> PROBLEM TO WORK ON:
Please read the records below and return each line holding the string "Zalau".

------------------------------

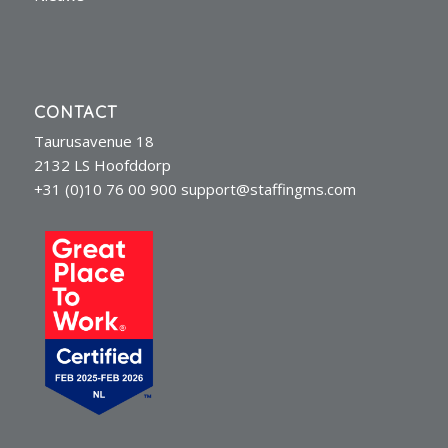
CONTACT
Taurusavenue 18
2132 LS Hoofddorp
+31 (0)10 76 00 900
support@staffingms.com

------------------------------

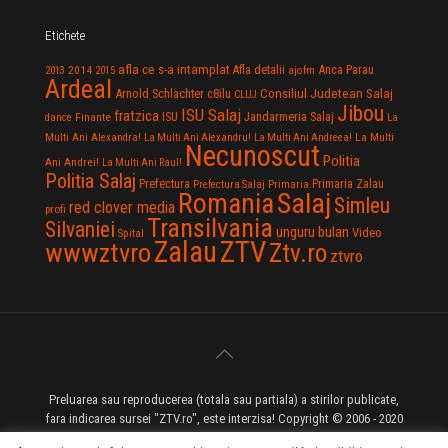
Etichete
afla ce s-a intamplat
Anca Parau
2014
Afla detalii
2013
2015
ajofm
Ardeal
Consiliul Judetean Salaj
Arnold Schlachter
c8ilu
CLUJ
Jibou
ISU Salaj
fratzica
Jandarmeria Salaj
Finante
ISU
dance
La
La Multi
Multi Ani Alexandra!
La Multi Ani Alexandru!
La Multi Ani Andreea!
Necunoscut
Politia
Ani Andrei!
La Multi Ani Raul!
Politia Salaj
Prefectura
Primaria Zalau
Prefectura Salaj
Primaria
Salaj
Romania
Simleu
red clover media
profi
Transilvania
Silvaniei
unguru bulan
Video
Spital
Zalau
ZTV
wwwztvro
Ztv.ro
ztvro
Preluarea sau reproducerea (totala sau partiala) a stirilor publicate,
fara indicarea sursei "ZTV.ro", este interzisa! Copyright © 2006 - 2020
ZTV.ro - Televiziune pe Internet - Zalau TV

------------------------------

> ANSWER SECTION:
Primaria Zalau
Zalau
ZTV.ro - Televiziune pe Internet - Zalau TV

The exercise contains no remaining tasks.